- [Exercise instructions]: Copy the blog comments starting with "I think most women" and going on through "other thatn food?", but change "cuddle" to "hug".

- [Quoted passage]:

☆ ☆ ☆ ☆

What about you? How do you tell stomach hunger from mouth hunger?

4 Comments:

Blogger Amazon Alanna said...

I have to be honest...sometimes I feed myself when it's mouth hunger, but usually I can satiate it with a piece of fruit...TG.

I think most women in our time have broken bodies...whether it be a broken hunger switch, broken self image...whatever. We all have missing pieces it seems.

5:32 PM  
Blogger elsie said...

I, too, have a terrible time with this differentiation. I'm getting better with it, though, sometimes.

I've started thinking of mouth hunger as a cry from some inner child, and instead of feeding it, I give it a big cuddle and a glass of water. It sounds silly, I know, but it seems to help. Maybe it's just filling the hole with something other thatn food?

4:43 AM  
Blogger Anne M. said...

Thanks for this - good topic. The whole concept of allowing myself to be hungry is hard because I'm conditioned to just feeding and feeding the hunger without thinking about where it comes from. But the difference matters. The "broken hunger switch" thing certainly seems to make sense. Repairing it just takes a lot of time and careful attention.

9:04 AM  
Blogger TrixieBelden said...

I was just talking with my sister about this very thing - do I just want something to satisfy my mouth and my hands, or do I need something to satisfy my stomach. It's hard for me to distinguish between the two types of hunger. Yesterday was easier than today. I think it takes a lot of practice and it is something we constantly have to work at. I think some skinny people have to deal with this (those that haven't always been skinny), but I think most people who are thin have never had to fight with themselves on whether or not they should eat. Makes me jealous.

☆ ☆ ☆ ☆

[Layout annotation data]
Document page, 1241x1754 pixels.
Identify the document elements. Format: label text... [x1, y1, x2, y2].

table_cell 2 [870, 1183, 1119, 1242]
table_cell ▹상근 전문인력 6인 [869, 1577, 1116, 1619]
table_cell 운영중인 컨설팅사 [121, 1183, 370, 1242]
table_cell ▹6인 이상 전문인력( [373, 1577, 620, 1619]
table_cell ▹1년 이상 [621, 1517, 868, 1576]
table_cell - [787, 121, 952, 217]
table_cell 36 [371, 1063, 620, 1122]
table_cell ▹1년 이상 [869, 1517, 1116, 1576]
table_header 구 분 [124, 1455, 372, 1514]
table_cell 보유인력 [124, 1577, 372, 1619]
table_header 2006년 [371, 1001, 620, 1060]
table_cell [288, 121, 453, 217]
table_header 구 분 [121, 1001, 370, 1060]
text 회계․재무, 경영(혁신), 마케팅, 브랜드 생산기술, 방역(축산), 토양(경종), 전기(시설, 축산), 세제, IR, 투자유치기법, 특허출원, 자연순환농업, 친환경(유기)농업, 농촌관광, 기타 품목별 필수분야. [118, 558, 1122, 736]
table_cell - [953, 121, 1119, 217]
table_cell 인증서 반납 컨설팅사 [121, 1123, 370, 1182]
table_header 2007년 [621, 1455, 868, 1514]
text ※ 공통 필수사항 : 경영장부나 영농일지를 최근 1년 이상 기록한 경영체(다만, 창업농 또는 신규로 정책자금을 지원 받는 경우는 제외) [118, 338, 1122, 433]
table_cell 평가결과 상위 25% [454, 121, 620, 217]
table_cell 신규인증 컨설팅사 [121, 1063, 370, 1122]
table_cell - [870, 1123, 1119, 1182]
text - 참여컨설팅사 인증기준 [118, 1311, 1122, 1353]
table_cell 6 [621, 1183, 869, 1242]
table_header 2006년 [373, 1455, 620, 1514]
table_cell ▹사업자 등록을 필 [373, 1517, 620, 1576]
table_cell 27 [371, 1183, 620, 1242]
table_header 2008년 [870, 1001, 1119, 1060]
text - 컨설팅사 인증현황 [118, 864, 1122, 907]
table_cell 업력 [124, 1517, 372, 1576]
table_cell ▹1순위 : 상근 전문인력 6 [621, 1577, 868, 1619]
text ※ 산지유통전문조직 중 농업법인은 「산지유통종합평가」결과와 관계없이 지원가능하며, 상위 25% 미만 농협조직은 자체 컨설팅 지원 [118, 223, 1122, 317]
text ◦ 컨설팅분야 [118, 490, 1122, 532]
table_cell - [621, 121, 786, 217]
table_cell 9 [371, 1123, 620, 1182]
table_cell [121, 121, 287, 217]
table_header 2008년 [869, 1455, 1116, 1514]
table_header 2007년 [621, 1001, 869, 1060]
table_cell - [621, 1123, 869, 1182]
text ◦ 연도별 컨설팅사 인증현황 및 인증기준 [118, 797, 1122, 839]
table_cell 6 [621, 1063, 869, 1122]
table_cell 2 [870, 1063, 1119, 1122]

☆ ☆ ☆ ☆

- [Exercise response]:
I think most women in our time have broken bodies...whether it be a broken hunger switch, broken self image...whatever. We all have missing pieces it seems.

5:32 PM  
Blogger elsie said...

I, too, have a terrible time with this differentiation. I'm getting better with it, though, sometimes.

I've started thinking of mouth hunger as a cry from some inner child, and instead of feeding it, I give it a big hug and a glass of water. It sounds silly, I know, but it seems to help. Maybe it's just filling the hole with something other thatn food?